◆ **Set exercise**
Reproduce the rows unchanged from the line containing "island: Borneo" through the line containing "collector number: 38", including both of those lines.

Stored data entries:
※
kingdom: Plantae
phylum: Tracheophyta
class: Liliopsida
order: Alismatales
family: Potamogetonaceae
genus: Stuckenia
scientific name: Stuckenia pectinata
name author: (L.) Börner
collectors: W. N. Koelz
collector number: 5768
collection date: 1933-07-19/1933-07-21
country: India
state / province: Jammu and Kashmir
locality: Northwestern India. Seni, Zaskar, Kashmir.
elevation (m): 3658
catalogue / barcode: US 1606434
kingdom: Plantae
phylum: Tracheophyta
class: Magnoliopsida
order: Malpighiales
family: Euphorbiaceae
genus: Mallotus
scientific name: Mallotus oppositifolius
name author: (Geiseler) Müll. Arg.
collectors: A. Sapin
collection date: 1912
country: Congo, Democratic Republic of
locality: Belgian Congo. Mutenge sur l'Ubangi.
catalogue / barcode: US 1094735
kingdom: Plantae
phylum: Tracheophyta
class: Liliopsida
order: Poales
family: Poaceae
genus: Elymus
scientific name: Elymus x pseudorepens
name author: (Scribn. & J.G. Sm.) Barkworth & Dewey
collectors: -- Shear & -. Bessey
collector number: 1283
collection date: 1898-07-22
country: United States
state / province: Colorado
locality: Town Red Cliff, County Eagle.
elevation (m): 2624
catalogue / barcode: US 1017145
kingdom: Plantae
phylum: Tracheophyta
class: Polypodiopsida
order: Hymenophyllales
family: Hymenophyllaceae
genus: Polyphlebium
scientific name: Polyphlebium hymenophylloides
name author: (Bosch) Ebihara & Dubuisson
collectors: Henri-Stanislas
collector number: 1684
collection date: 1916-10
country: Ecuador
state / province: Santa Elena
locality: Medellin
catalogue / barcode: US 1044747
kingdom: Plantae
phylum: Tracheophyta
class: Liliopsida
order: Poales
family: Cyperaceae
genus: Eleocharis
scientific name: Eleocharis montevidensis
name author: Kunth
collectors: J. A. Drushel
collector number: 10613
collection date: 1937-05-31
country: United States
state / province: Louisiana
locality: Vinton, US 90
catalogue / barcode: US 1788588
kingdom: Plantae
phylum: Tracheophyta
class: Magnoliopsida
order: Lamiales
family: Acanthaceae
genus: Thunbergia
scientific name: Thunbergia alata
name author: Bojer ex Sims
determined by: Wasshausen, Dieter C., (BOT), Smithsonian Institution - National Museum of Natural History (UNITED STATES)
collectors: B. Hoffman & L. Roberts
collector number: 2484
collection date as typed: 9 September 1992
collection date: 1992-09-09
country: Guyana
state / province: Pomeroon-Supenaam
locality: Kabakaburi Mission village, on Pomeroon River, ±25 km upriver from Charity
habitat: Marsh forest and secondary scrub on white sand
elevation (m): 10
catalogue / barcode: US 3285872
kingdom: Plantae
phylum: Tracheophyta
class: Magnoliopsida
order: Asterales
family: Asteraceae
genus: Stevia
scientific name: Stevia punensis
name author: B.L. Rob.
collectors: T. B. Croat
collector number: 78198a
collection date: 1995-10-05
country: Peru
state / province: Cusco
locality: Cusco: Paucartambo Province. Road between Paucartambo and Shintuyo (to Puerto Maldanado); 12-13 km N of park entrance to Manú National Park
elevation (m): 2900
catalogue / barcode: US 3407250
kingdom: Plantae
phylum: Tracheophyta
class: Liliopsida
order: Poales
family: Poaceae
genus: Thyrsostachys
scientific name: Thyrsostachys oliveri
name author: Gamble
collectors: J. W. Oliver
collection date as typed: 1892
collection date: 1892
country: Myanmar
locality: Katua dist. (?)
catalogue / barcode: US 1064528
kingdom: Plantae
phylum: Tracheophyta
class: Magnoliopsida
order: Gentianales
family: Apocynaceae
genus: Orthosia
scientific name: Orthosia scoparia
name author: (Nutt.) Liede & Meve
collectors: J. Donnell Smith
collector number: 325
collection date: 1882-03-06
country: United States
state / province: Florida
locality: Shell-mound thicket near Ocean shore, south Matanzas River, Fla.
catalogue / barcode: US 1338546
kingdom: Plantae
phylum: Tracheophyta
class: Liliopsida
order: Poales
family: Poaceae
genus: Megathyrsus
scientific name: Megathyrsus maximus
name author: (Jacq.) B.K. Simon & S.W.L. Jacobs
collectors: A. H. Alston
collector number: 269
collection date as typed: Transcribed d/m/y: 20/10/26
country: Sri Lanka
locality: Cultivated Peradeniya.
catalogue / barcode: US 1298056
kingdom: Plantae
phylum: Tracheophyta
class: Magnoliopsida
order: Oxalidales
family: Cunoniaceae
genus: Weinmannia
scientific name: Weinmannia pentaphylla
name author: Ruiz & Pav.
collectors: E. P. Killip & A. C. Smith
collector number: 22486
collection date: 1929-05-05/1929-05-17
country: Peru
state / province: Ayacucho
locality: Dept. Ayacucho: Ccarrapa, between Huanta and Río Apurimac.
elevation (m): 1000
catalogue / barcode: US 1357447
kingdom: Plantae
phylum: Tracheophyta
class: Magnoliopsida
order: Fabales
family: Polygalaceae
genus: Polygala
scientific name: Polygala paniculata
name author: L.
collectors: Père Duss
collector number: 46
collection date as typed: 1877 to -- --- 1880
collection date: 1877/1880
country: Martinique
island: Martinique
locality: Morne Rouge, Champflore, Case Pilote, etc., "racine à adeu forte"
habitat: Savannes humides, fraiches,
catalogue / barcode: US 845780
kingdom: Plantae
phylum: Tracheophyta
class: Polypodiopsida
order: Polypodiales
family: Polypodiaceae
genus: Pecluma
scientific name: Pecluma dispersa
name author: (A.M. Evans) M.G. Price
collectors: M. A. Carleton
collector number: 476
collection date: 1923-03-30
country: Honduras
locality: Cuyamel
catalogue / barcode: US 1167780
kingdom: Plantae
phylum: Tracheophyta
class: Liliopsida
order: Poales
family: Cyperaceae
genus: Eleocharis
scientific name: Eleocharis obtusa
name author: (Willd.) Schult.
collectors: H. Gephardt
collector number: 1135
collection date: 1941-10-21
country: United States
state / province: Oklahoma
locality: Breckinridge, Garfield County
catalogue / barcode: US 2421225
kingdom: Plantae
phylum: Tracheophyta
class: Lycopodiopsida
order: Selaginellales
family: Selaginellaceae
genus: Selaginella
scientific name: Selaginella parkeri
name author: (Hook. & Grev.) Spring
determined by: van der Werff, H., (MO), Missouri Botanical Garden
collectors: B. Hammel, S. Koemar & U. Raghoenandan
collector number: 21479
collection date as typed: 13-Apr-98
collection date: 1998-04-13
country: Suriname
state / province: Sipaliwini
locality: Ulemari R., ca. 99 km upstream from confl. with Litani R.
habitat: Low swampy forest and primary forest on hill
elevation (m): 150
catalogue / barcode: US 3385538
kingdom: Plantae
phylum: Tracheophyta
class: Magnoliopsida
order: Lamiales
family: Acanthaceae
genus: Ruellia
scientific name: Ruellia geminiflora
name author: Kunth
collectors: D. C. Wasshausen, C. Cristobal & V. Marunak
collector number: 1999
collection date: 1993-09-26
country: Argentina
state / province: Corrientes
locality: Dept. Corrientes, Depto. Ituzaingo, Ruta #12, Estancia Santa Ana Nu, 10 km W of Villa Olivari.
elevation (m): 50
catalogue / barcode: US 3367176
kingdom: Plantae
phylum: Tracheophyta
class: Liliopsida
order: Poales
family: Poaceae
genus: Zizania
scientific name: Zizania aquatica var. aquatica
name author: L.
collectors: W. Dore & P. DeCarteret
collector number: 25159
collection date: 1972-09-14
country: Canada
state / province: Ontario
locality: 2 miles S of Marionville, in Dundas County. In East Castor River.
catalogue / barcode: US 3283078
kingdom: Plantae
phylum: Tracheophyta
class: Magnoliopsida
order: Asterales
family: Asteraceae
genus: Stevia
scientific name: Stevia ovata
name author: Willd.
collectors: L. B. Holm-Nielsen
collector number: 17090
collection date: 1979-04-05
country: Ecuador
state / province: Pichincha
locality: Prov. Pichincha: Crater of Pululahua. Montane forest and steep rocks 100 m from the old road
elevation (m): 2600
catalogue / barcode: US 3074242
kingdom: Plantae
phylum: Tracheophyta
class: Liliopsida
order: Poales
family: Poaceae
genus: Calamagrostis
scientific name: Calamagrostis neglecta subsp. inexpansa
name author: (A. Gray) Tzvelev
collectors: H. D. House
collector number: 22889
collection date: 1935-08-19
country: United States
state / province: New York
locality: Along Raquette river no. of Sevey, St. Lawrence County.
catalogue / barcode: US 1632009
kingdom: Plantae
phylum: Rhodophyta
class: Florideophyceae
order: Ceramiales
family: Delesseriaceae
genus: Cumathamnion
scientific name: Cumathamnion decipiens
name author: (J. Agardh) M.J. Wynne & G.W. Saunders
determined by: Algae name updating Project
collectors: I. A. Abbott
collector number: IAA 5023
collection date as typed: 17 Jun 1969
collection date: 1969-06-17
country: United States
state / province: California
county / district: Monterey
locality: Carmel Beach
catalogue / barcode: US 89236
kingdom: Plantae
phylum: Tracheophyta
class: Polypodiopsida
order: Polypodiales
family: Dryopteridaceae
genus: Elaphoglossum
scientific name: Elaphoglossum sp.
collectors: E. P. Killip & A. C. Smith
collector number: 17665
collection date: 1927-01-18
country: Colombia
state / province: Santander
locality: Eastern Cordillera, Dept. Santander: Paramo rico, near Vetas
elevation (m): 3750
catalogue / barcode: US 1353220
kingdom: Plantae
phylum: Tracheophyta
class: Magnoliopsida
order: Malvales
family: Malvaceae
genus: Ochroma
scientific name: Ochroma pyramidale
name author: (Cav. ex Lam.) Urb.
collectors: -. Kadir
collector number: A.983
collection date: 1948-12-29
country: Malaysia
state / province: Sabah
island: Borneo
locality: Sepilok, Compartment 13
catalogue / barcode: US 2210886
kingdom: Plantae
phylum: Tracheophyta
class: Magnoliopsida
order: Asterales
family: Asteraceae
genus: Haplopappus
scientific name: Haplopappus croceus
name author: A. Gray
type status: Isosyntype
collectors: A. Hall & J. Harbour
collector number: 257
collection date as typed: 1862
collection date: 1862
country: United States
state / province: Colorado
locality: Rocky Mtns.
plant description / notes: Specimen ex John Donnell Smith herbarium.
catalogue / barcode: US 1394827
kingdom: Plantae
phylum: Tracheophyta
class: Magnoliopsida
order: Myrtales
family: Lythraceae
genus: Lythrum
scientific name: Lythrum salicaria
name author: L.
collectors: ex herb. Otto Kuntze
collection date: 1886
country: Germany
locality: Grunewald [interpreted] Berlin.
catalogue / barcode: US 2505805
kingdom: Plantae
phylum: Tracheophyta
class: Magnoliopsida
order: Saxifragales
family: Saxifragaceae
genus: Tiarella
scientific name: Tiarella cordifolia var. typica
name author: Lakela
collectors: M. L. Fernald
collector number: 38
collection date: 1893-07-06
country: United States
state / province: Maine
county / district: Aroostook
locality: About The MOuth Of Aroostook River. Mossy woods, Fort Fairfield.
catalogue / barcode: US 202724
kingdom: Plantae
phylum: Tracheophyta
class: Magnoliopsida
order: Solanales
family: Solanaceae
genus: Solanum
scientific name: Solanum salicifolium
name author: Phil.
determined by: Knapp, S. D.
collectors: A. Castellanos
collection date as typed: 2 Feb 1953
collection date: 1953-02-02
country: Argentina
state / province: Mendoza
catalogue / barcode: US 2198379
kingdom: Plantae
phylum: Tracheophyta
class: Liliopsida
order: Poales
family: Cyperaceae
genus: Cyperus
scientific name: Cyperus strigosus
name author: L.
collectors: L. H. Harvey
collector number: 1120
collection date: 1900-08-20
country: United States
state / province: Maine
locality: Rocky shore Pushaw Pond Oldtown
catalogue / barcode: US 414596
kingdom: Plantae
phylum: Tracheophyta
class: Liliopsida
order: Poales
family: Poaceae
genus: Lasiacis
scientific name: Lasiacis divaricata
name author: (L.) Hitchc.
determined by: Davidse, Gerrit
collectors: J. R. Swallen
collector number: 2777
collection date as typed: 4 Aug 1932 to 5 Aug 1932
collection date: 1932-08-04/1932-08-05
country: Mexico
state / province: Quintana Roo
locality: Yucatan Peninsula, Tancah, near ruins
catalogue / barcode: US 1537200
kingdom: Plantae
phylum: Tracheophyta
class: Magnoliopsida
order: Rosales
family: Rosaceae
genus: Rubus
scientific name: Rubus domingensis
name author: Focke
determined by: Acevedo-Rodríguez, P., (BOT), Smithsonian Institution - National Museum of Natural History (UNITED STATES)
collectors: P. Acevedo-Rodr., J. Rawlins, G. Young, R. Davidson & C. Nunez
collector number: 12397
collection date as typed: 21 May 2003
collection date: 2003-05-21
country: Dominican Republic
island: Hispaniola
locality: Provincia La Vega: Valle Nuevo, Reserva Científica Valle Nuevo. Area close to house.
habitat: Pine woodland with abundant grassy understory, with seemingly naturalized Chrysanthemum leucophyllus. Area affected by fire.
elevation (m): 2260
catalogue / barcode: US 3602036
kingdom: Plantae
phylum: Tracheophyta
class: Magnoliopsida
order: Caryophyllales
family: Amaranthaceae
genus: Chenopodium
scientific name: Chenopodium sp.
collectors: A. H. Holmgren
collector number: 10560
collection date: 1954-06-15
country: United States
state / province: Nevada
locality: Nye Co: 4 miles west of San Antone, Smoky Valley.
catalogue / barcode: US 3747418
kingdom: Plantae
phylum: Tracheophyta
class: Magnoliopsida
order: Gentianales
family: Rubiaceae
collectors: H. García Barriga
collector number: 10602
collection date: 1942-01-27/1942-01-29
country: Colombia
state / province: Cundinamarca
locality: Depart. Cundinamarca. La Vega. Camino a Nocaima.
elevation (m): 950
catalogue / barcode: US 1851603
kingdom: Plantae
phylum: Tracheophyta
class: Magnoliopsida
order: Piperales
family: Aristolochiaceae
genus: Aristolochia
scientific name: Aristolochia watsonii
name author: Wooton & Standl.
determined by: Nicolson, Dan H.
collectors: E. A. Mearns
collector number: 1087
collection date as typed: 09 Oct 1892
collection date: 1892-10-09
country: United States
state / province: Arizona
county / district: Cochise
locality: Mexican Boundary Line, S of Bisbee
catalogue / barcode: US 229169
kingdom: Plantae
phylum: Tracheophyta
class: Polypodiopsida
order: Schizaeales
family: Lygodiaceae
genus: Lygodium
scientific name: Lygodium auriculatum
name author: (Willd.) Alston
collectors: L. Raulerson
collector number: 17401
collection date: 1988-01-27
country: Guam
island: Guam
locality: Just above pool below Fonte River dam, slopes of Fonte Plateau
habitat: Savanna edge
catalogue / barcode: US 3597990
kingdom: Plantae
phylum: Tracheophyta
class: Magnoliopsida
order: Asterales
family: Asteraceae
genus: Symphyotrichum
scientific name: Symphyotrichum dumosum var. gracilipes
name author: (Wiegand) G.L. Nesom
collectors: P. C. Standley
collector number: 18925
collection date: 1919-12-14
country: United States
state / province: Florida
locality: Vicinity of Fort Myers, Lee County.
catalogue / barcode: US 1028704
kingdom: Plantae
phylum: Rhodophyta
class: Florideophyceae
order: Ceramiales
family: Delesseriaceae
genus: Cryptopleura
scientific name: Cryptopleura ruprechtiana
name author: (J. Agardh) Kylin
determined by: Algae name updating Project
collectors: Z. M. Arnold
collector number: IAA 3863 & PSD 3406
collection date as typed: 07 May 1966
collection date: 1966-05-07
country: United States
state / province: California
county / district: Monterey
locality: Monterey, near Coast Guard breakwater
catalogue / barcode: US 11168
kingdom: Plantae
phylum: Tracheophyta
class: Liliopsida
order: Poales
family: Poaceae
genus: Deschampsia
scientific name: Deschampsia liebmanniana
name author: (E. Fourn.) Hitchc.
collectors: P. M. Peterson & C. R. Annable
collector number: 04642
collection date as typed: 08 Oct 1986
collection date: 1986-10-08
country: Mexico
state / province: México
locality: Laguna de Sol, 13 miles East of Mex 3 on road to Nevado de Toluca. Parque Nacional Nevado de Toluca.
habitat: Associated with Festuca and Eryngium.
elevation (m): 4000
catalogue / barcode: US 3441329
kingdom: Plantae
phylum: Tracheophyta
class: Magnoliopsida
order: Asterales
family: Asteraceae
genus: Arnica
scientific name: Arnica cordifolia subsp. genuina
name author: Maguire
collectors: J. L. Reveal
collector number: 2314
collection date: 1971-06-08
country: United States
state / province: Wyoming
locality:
※
◆ **Correct output**
island: Borneo
locality: Sepilok, Compartment 13
catalogue / barcode: US 2210886
kingdom: Plantae
phylum: Tracheophyta
class: Magnoliopsida
order: Asterales
family: Asteraceae
genus: Haplopappus
scientific name: Haplopappus croceus
name author: A. Gray
type status: Isosyntype
collectors: A. Hall & J. Harbour
collector number: 257
collection date as typed: 1862
collection date: 1862
country: United States
state / province: Colorado
locality: Rocky Mtns.
plant description / notes: Specimen ex John Donnell Smith herbarium.
catalogue / barcode: US 1394827
kingdom: Plantae
phylum: Tracheophyta
class: Magnoliopsida
order: Myrtales
family: Lythraceae
genus: Lythrum
scientific name: Lythrum salicaria
name author: L.
collectors: ex herb. Otto Kuntze
collection date: 1886
country: Germany
locality: Grunewald [interpreted] Berlin.
catalogue / barcode: US 2505805
kingdom: Plantae
phylum: Tracheophyta
class: Magnoliopsida
order: Saxifragales
family: Saxifragaceae
genus: Tiarella
scientific name: Tiarella cordifolia var. typica
name author: Lakela
collectors: M. L. Fernald
collector number: 38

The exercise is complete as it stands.